Google + has made it clear that they prefer "real names" which I'll admit is confusing to me, since I don't know my internet buddies' real names. Now, one of the first large-scale science blog networks, ScienceBlogs, has announced the end of pseudonymous blogging. Given that several of there most popular bloggers use 'nyms, this is clearly not an act against the practice itself but some larger business decision (I suspect, as do others, that National Geographic simply bought the network for it's domain name and plans to trash the old ScienceBlogs and replace it with something else, something which will not necessarily be worse.
The blogosphere, especially the science blogosphere, has undergone a lot of change in the last year or two, with network fracturing and new ones forming. From the perspective of the "back end" of these networks, they aren't simple to run, unlike opening a WordPress or Blogger site, but they offer other benefits.

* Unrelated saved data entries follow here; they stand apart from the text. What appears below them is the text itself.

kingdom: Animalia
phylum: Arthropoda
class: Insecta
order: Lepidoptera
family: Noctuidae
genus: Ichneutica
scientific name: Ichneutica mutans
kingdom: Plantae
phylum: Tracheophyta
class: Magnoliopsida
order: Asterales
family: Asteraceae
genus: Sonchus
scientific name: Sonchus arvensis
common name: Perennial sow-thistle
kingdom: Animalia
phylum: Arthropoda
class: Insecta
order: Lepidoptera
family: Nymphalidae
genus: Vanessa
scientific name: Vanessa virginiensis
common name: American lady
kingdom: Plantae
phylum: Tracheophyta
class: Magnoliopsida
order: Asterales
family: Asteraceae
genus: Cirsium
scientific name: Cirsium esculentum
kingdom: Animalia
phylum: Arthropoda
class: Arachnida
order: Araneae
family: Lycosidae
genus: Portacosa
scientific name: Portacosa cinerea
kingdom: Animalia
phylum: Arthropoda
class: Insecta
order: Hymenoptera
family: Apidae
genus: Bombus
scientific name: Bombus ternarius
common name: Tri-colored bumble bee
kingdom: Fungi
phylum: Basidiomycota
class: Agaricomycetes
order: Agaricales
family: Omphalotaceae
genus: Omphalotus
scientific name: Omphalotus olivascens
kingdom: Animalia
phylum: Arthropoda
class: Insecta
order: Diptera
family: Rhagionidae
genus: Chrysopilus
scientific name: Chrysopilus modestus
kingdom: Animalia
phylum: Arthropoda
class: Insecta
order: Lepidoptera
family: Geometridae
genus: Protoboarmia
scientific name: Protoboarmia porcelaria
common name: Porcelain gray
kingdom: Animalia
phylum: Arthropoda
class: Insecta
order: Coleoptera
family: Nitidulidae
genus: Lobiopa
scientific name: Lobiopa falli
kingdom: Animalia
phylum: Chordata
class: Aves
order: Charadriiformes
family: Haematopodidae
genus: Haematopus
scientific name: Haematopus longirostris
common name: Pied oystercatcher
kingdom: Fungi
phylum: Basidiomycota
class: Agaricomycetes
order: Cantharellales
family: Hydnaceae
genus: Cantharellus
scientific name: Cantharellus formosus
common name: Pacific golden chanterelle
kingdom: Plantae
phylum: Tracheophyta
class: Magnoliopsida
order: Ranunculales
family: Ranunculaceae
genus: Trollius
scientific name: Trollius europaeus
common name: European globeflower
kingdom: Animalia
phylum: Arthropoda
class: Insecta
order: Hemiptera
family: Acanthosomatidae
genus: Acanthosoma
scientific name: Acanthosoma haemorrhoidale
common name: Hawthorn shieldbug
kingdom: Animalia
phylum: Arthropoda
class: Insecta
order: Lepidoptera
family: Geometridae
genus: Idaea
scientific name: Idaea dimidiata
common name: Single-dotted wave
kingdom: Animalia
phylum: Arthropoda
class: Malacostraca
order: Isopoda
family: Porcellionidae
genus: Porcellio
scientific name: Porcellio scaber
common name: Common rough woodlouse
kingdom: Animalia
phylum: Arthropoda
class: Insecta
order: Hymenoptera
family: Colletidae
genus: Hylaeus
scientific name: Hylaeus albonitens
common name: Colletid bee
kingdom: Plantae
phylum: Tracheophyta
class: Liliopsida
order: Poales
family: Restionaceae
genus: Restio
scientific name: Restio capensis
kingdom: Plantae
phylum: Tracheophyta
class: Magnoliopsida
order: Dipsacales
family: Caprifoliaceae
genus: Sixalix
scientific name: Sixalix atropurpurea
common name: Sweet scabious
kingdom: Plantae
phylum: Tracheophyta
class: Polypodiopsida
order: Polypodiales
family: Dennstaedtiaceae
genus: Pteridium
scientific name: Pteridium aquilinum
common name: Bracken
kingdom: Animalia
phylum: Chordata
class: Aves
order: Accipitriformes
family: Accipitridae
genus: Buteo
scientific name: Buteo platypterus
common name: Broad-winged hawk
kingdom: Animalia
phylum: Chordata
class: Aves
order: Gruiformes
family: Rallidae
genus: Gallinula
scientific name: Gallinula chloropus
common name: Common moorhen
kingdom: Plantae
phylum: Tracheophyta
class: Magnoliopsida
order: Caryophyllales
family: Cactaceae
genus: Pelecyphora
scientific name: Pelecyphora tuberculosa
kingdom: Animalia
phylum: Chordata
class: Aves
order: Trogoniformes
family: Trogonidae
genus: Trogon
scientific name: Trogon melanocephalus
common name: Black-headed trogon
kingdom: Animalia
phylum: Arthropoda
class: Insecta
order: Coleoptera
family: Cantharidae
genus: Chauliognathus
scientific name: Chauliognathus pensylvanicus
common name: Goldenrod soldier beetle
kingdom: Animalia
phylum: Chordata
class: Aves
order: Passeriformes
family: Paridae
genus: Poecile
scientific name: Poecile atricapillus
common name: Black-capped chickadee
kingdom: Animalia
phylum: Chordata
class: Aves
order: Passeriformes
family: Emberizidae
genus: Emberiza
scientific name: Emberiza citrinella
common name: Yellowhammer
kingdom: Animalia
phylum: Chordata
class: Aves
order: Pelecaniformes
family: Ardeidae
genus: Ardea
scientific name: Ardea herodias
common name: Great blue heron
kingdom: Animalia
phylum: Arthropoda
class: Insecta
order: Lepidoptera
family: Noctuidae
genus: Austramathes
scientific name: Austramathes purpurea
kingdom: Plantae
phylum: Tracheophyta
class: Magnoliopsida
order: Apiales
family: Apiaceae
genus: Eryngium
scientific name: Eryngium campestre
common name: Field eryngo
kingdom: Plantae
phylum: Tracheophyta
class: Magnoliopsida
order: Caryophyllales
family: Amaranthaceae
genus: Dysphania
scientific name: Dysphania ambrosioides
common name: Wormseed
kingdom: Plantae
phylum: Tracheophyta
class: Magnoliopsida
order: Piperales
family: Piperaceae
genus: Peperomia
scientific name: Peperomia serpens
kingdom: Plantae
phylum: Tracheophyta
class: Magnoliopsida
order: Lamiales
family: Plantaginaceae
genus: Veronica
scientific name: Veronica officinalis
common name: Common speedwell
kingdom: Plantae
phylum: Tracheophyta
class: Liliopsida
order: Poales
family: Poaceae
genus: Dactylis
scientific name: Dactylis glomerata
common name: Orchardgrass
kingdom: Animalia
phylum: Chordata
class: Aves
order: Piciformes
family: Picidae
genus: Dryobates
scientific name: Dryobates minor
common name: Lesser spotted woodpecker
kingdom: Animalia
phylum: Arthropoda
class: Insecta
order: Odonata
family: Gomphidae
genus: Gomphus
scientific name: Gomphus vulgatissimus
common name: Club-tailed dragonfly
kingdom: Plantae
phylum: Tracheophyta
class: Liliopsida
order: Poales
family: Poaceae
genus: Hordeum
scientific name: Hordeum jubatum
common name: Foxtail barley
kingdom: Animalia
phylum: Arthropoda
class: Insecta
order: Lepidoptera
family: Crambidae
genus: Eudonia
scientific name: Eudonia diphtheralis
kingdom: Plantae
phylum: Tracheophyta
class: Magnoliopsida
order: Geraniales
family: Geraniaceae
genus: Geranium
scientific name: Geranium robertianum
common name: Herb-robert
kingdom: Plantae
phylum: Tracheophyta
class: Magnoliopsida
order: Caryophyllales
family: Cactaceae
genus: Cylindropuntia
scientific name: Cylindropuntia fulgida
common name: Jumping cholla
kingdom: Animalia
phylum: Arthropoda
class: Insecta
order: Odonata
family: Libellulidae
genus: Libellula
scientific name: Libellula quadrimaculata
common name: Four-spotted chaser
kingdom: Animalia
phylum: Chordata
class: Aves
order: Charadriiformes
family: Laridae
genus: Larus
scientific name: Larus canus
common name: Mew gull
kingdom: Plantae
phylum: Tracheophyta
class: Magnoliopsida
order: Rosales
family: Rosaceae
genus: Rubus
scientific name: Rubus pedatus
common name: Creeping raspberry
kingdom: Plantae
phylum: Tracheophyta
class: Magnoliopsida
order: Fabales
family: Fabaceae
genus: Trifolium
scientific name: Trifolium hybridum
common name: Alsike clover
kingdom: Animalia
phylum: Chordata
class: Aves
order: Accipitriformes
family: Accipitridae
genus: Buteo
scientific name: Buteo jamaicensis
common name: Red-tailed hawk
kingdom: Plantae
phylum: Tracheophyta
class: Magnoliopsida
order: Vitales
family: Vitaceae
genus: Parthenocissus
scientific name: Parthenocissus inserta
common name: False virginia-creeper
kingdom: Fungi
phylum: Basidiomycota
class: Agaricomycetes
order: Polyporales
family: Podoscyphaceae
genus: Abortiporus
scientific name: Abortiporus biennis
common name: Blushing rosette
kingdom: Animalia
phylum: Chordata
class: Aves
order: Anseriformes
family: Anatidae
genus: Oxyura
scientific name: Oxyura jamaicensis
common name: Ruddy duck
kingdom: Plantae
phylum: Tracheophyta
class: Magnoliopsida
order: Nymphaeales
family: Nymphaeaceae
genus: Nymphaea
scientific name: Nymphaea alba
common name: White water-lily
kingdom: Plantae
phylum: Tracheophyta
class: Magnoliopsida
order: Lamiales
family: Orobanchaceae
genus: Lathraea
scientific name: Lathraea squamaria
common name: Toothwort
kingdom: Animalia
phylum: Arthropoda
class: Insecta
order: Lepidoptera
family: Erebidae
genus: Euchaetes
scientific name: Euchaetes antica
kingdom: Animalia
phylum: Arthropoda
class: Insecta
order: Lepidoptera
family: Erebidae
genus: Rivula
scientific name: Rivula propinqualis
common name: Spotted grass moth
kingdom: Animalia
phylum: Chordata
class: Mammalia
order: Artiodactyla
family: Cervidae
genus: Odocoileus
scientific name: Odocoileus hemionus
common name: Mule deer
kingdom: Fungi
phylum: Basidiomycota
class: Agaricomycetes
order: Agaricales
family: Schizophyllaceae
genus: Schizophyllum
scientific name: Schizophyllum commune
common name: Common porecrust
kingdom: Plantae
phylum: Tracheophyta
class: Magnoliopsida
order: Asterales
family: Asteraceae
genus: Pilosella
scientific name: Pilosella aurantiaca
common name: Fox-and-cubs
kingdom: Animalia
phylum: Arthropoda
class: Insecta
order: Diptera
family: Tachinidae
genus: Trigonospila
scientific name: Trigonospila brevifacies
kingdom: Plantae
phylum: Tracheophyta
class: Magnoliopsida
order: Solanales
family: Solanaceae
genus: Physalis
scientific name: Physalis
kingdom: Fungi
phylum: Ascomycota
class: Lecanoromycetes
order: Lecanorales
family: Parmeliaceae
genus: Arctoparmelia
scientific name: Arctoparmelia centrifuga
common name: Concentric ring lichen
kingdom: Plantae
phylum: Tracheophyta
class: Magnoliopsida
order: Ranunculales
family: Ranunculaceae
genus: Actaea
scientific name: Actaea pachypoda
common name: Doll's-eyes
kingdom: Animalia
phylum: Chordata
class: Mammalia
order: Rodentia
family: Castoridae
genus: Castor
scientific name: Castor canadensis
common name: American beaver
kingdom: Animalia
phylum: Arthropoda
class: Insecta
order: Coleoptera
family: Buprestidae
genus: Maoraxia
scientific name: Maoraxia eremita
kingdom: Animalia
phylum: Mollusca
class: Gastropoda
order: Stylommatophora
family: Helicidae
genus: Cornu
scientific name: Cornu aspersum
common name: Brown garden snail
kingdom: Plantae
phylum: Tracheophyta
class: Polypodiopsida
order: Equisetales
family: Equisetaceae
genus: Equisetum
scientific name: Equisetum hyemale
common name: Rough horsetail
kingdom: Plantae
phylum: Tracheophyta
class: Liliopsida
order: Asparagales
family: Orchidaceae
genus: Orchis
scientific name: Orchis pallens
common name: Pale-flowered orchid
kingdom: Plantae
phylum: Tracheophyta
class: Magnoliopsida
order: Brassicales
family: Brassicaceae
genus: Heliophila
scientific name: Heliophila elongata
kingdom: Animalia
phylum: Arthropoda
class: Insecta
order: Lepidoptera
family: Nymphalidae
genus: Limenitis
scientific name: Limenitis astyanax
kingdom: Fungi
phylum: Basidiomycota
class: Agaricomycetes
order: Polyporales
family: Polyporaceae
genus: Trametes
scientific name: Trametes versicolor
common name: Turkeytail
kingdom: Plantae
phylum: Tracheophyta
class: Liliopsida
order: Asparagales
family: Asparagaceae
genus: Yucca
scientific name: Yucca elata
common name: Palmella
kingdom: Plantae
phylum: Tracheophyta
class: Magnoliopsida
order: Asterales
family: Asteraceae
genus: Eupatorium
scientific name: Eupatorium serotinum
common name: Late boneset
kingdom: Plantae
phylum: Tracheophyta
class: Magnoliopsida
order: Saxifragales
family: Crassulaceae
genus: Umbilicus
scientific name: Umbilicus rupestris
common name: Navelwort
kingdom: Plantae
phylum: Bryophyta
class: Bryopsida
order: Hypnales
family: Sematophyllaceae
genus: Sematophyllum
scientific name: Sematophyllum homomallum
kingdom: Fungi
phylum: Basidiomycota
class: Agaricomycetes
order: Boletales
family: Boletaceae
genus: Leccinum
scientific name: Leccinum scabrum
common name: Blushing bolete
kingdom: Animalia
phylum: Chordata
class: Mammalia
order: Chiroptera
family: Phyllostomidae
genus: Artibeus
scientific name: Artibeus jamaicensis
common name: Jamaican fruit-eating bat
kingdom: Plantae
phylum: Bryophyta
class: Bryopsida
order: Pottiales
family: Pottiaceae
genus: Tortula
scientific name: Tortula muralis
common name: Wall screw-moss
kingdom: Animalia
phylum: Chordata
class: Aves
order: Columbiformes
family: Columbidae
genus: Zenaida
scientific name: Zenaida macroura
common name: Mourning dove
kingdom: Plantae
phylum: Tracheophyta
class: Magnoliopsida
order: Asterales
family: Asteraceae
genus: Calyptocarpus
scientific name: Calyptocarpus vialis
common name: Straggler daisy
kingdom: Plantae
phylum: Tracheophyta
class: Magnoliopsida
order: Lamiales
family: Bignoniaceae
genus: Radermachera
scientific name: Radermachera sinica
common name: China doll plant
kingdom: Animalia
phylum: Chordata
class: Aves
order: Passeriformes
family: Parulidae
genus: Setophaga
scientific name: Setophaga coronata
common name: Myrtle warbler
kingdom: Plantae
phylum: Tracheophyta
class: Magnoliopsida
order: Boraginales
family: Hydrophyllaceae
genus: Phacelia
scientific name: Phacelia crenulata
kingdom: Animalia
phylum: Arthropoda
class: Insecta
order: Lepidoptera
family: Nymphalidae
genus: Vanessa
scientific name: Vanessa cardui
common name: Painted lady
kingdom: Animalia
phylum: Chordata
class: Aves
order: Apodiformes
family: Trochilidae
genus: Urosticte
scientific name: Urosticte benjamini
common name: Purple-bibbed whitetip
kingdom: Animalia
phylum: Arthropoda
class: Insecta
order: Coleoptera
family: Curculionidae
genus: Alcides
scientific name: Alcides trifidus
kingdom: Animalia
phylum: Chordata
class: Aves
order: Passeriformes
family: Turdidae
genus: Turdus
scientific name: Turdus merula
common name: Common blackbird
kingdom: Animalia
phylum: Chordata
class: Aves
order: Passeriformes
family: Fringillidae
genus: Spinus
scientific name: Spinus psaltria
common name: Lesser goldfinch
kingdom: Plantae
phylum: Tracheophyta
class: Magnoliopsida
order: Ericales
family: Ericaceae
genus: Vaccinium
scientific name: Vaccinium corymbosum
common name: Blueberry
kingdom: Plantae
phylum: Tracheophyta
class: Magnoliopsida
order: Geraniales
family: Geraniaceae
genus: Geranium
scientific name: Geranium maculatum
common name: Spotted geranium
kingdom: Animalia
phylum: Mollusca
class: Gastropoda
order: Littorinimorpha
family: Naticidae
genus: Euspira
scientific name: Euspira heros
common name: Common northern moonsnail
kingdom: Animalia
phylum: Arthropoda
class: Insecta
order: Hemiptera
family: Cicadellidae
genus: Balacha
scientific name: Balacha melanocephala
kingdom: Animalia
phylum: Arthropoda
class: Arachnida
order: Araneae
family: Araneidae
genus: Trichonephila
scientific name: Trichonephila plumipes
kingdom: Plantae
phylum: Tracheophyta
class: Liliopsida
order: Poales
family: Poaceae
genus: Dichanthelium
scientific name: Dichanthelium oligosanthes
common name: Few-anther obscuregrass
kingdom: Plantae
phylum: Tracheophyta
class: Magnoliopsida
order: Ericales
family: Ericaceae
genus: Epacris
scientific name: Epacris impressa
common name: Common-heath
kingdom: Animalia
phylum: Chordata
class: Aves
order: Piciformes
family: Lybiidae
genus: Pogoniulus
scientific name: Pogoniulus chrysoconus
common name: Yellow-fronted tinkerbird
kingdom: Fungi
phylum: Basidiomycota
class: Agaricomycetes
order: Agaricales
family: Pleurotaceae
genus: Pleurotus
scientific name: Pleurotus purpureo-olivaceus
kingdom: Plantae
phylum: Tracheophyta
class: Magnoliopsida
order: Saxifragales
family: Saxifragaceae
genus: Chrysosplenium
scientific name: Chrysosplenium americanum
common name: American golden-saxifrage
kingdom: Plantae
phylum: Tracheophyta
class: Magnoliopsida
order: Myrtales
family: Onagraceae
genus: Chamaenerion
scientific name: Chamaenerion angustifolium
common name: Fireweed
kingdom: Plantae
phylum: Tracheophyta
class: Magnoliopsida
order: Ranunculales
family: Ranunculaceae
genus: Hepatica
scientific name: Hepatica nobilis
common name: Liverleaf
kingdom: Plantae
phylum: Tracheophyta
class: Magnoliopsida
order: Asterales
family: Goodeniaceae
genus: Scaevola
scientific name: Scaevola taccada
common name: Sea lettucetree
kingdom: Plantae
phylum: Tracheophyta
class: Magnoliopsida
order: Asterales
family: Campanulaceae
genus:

I'll leave re-hashing the history of structure of blog networks to someone else---my point is that pseudonymity will survive Google+, ScienceBlogs, and whomever else prefers the name on your passport. Netizens want it, and they will have it, through commercial outlets such as Twitter or on their own via dozens of free infrastructure sites. Those of us who value choice in naming conventions will simply slip away from Google+, ScienceBlogs, and any other site that fails to offer us what we want. Our creativity will continue to drive the future of the internet.